== Task goal ==
Everything from the opening line of the records below up to and including the line containing "h i renomowanych" should be retyped exactly, minus the pictures.

== Dataset extract ==
*** Block opens ***
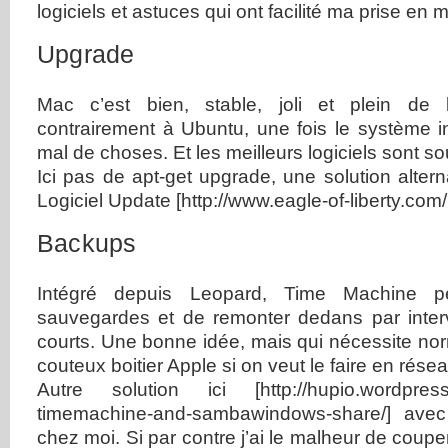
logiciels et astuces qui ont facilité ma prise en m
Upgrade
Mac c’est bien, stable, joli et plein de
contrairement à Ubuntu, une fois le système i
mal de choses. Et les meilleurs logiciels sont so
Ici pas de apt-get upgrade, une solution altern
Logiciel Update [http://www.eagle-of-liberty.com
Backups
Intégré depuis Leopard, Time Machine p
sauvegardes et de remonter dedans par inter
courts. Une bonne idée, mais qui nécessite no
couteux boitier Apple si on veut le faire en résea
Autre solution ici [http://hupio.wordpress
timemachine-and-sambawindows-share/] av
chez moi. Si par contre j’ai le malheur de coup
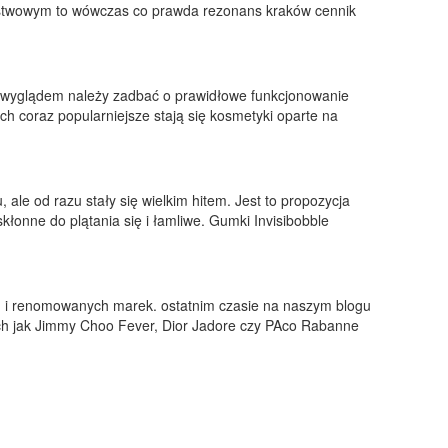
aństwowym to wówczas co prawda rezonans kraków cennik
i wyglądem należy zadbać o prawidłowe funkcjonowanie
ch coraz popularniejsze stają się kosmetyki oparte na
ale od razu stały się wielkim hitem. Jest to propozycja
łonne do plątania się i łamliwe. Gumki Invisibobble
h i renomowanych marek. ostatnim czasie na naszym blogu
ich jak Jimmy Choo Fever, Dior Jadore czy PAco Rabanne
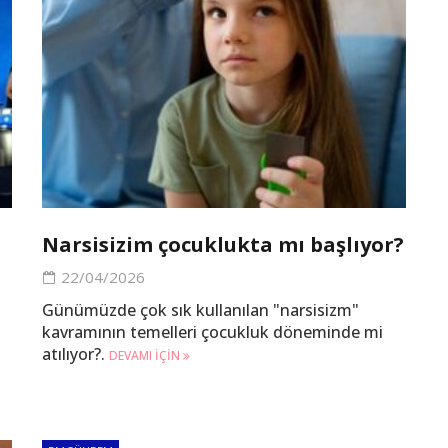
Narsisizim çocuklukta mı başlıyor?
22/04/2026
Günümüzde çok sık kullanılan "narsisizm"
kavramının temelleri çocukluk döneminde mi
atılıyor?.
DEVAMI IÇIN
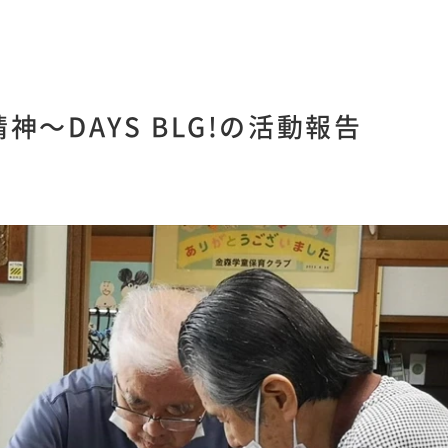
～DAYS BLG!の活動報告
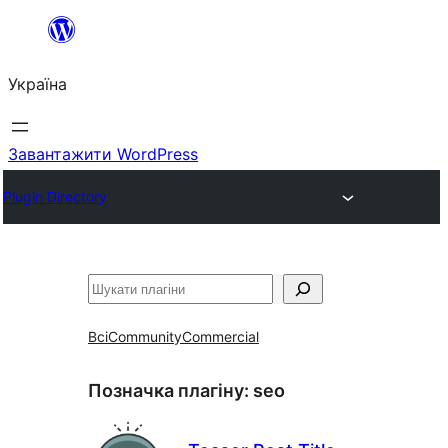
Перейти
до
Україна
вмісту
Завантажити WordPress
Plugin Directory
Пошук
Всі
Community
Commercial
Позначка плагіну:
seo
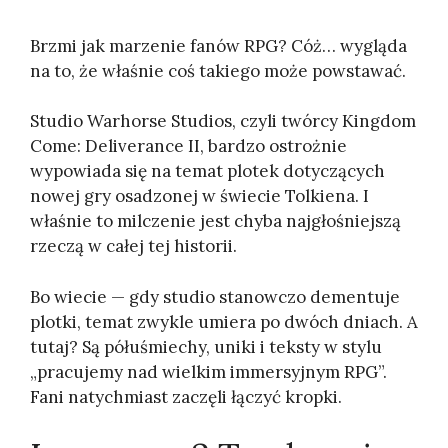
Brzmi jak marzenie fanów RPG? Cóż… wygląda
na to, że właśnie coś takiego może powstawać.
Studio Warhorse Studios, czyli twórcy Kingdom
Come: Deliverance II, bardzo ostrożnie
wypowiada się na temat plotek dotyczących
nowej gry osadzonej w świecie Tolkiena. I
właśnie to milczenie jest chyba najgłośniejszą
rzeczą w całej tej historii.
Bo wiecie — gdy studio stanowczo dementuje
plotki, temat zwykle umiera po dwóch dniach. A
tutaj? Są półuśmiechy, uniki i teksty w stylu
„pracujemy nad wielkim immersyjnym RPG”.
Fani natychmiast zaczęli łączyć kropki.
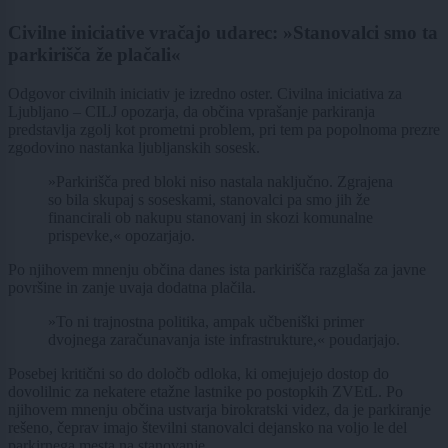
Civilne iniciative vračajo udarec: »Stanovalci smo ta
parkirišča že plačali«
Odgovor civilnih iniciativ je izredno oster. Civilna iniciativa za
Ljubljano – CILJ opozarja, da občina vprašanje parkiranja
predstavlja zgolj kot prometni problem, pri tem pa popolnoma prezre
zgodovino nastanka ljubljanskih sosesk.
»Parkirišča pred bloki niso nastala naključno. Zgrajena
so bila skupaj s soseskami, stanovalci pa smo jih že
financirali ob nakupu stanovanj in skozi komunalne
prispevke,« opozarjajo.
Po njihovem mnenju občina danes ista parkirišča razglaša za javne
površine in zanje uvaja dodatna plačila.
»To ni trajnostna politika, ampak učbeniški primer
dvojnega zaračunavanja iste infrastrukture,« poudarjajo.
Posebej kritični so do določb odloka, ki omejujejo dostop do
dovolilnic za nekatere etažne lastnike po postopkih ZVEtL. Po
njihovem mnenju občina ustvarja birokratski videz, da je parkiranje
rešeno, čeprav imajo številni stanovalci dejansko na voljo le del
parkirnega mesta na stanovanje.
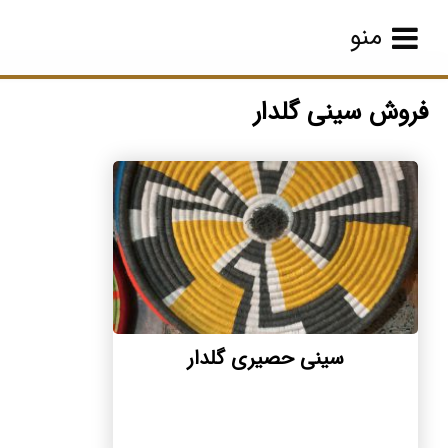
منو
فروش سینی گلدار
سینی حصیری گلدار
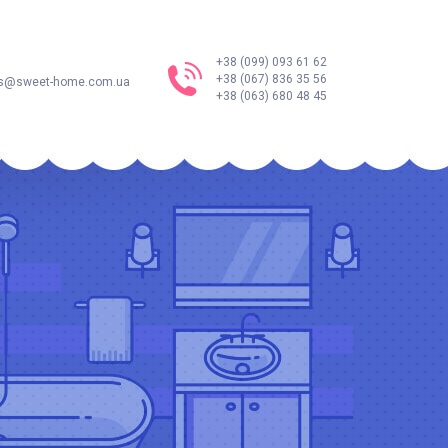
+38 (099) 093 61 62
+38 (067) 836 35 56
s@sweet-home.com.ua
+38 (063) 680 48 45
*** Block closes ***
== Task result ==
logiciels et astuces qui ont facilité ma prise en m
Upgrade
Mac c’est bien, stable, joli et plein de
contrairement à Ubuntu, une fois le système i
mal de choses. Et les meilleurs logiciels sont so
Ici pas de apt-get upgrade, une solution altern
Logiciel Update [http://www.eagle-of-liberty.com
Backups
Intégré depuis Leopard, Time Machine p
sauvegardes et de remonter dedans par inter
courts. Une bonne idée, mais qui nécessite no
couteux boitier Apple si on veut le faire en résea
Autre solution ici [http://hupio.wordpress
timemachine-and-sambawindows-share/] av
chez moi. Si par contre j’ai le malheur de coup
aństwowym to wówczas co prawda rezonans kraków cennik
i wyglądem należy zadbać o prawidłowe funkcjonowanie
ch coraz popularniejsze stają się kosmetyki oparte na
ale od razu stały się wielkim hitem. Jest to propozycja
łonne do plątania się i łamliwe. Gumki Invisibobble
h i renomowanych marek. ostatnim czasie na naszym blogu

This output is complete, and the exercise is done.